Left: Farisah, an amalgamation of our speaker interviewees. Right: Sam, an amalgamation of our audience interviewees
From the insights gained from our research, we were able to define possible problems to solve for the project. This led to us generating 3 main problem statements(in the form of user need statements):
We then decided to narrow our scope due to limited time constraint and focus on solving the speaker’s problems instead of both the speaker and the audience. Namely problems 1 and 2.
Based on the 2 problem statements we then made a mind map to ideate for possible solutions. We also have a specific branch of the mind map called “Worst Possible Ideas”. It allows us to get our worst ideas out of the way and the creative juices flowing.
We voted on our ideas and settled on 3 main ones:
Initial designs for slide actions can be seen below, such as setting up a poll to be sent out upon reaching a slide:
And what it looks like during the webinar itself:
Initial designs for emoji requests can be seen below, such as setting up an emoji request to be sent out upon reaching a slide:
And what it looks like during the webinar itself:
We carried out usability testing with 3 speakers and validated our solutions as helping to solve the problems we have chosen. However, this also exposed 2 main issues with the design.
Before: There is both a confirm and done button. The confirm button is to finalise the slide action(poll) added to the specific slide. The done button is used for finalising slide actions added for all slides.
What’s wrong: From our testing, after confirming, users do not know that they have to click “Done” to end the add polls action and move onto other actions
After: This was fixed by doing without the extra done button by having an autosave feature for the local changes for that specific automated action.
Before: There was a one liner instruction: “Click and drag screen choices for desired window onto screen” to guide the user into accessing a dropdown containing possible screen choices. These screen choices can be dragged into the empty window to fill its space.
What’s wrong: The instruction was confusing to the user and they did not understand it. In fact, the users also did not understand what the term “Screen Choices” meant and thus whats inside the dropdown menu.
After: Instead of having a dropdown, we pinned the choices as an always visible sidebar. Next to it is an “i” icon that on hover reveals an information tooltip for further explanation. There is also a plus button for empty spaces to also add the screen choice in the empty space itself. This addresses the problem of unclear instructions and users inability to locate screen choices with the drop-down menu previously.

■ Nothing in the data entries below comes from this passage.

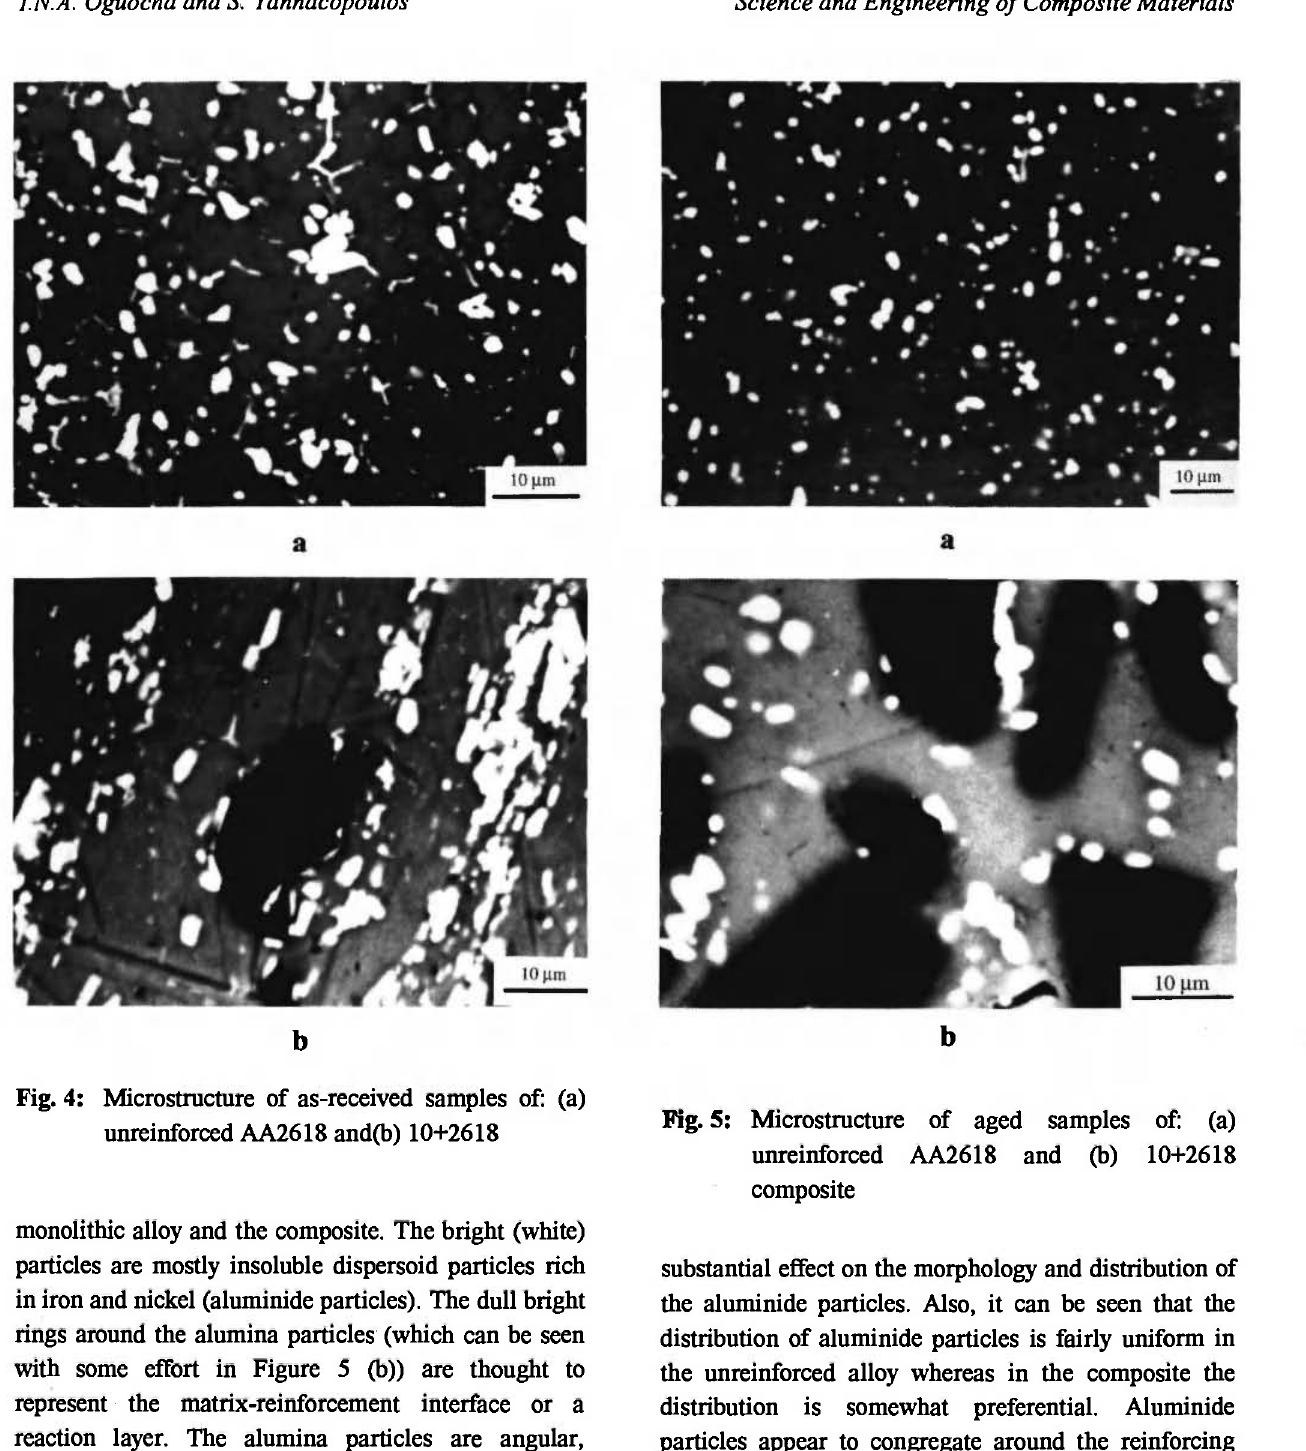
Fig. 4: Microstructure of as-received samples of: (a) unreinforced AA2618 and(b) 10+2618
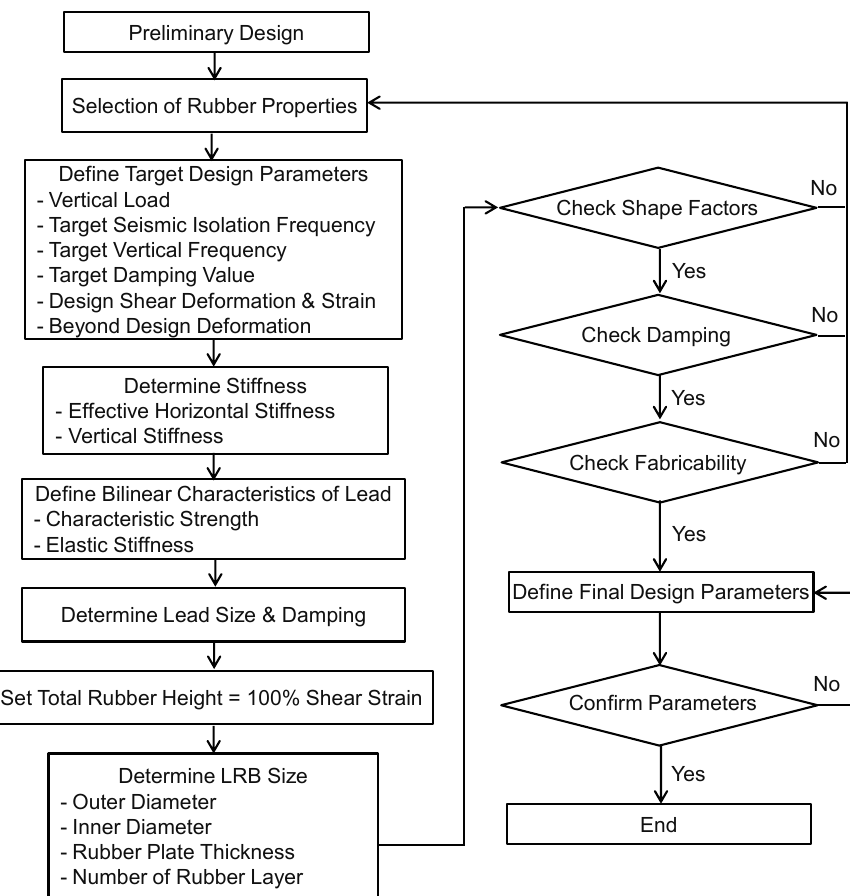
Figure 3. General procedures of LRB design.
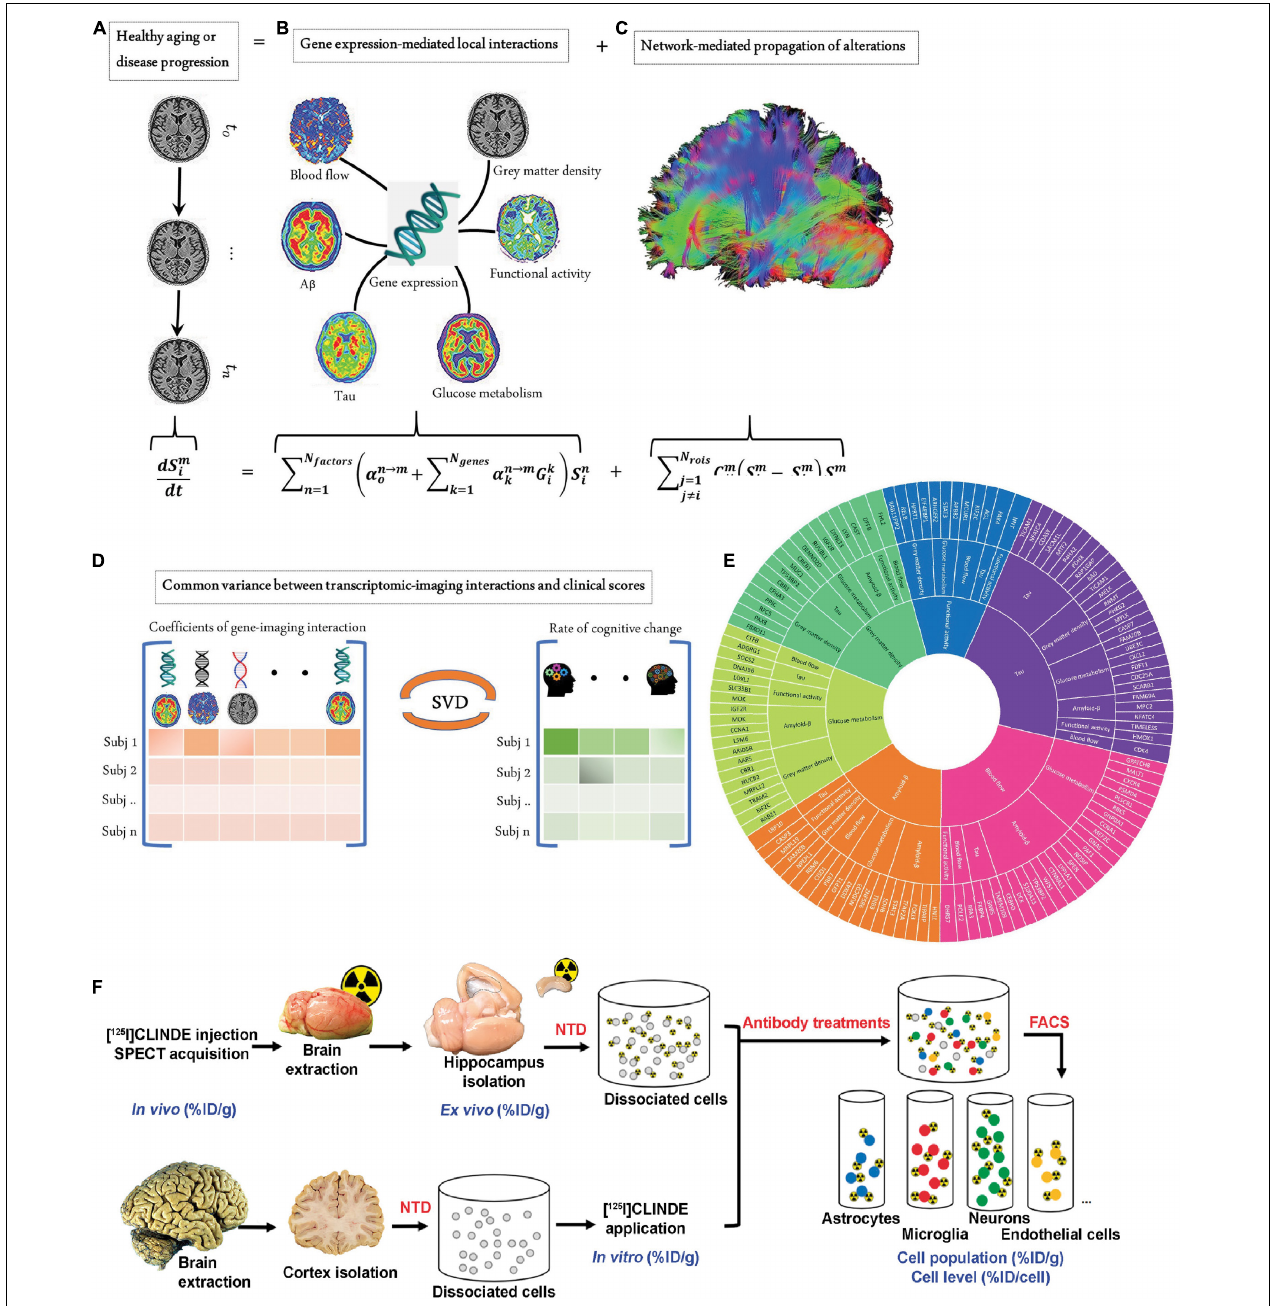
FIGURE 2 | Measures to close biological gaps. (A–E) Integrated transcriptomic and neuroimaging data to understand biological mechanisms in aging and Alzheimer’s disease. (A) The longitudinal alteration of macroscopic biological factors in healthy and diseased brains due to gene-imaging interactions and the propagation of the ensuing alterations across brain networks. (B) Regional multifactorial interactions between six macroscopic biological factors/imaging modalities are modulated by local gene expression. (C) Causal multifactorial propagation network capturing the interregional spread of biological factor alterations through physical connections. (D) By applying a multivariate analysis through singular value decomposition (SVD), the maximum cross-correlation between age-related changes in cognitive/clinical evaluation and the magnitude of genetic modulation of imaging modalities was determined in a cohort of stable healthy subjects (for healthy aging), mild cognitive impairment (MCI) converters, and Alzheimer’s disease (AD) subjects (for AD progression). (E) The key causal genes driving healthy aging and AD progression are identified through their absolute contributions to the explained common variance between the gene-imaging interactions and cognitive scores. Reproduced from (148) with permission from eLife Sciences Publications, Ltd. (F) Overview of the fluorescence-activated cell sorting to radioligand-treated tissues (FACS–RTT) protocol. Schematic overview of the methodology used for the in vivo , ex vivo, in vitro and cellular measurement of the radioligand. % ID/cell: percentage of the injected dose/cell; % ID/g: percentage of the injected dose/g tissue weight; NTD: neural tissue dissociation. Reproduced from (120) with permission from Sage Publication.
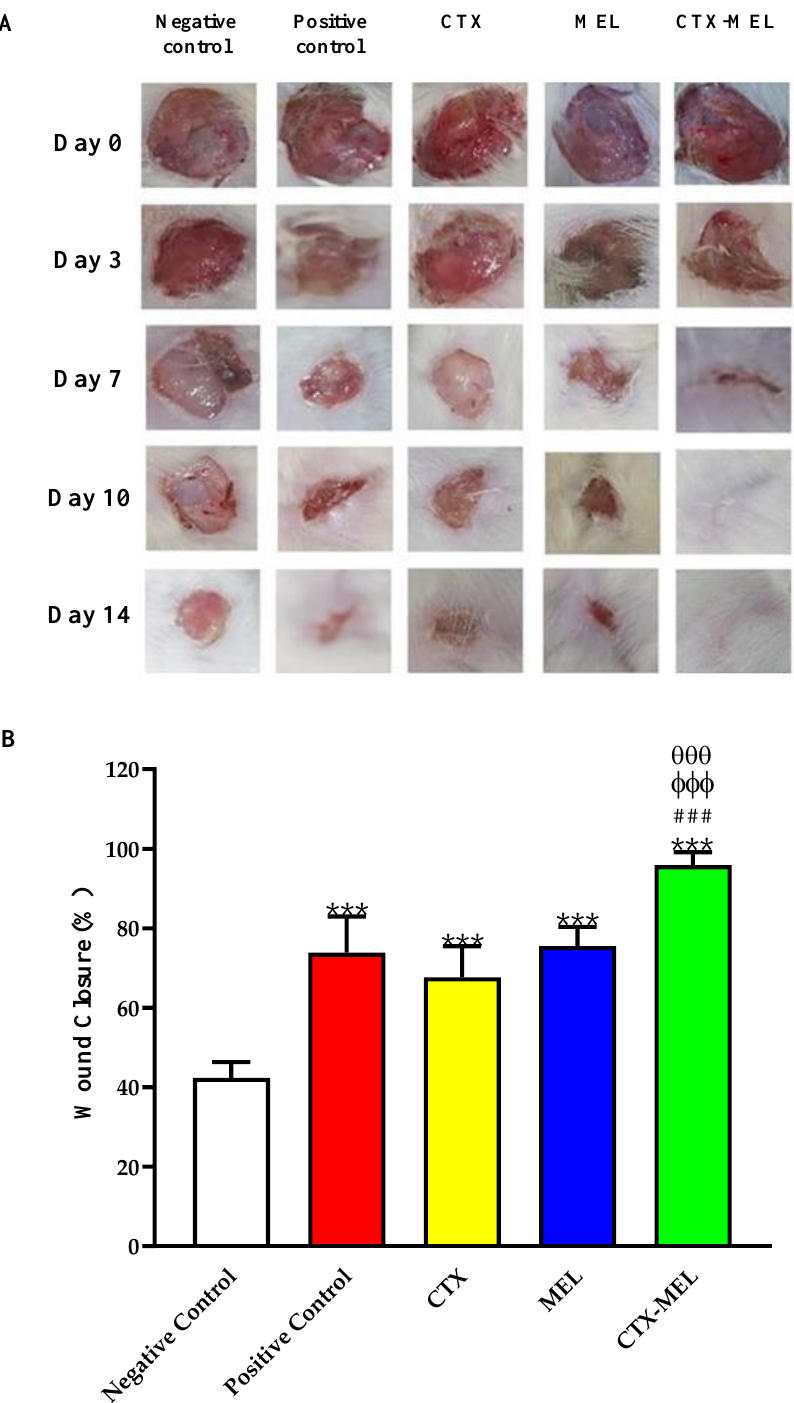
Figure 2. ( A ) Wound closure in diabetic rats belonging to the 5 experimental groups at day 0, 3, 7, 10, and 14. ( B ) Wound closure % at day 14. Negative control refers to rats that received topical plain vehicle consisting of HPMC-based hydrogel (1.5% w / v ) on the wound area, while positive control refers to animals that received 0.5 g of Mebo TM ointment on the wound area. Data are expressed as mean ( n = 6) ± SD. *** Significantly different vs. negative control, p < 0.001; ### significantly different vs. positive control, p < 0.001; φφφ significantly different vs. CTX, p < 0.001; θθθ significantly different vs. CTX, p <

We carried out a heuristic evaluation for the prototype as well. We utilised Jacob Nielsen’s 10 Usability Heuristics as a basis to evaluate this newer version of the prototype.
In general, we feel that the revised prototype is user friendly for the most part. However, more work can be done to allow the user to have more control and freedom and not let them go through an extended dialogue to leave the unwanted state i.e. have more recovery actions.
The final solution is called Slife (Slide + Life). It consists of 3 main features:
The finalised interactions are shown below for each feature.
Speakers can add a slide action, for example a poll, to be sent to audiences at slide 2
Upon reaching slide 2 during the webinar, speakers can send out the slide action set up to the audience to interact with. Results are received and speakers can choose to display it to the audience too. (no changes from initial design)
Speakers can add a slide action, in this case an Emoji Request, to be sent to audiences at slide 2
Upon reaching slide 1, emoji requests can be sent out to audience. Feedback is received by the speaker allowing them to adjust their performance. (no changes from initial design)
Overall, we produced a relatively interesting solution for the problem statement provided which also has been validated via usability testing. We did our due diligence for each step even with limited time.
There is definitely room for improvement, such as doing:
To end off, the main lesson learnt was that it is completely okay to not decide on an exact problem and target audience, the final decision can be made after exploring the problem space.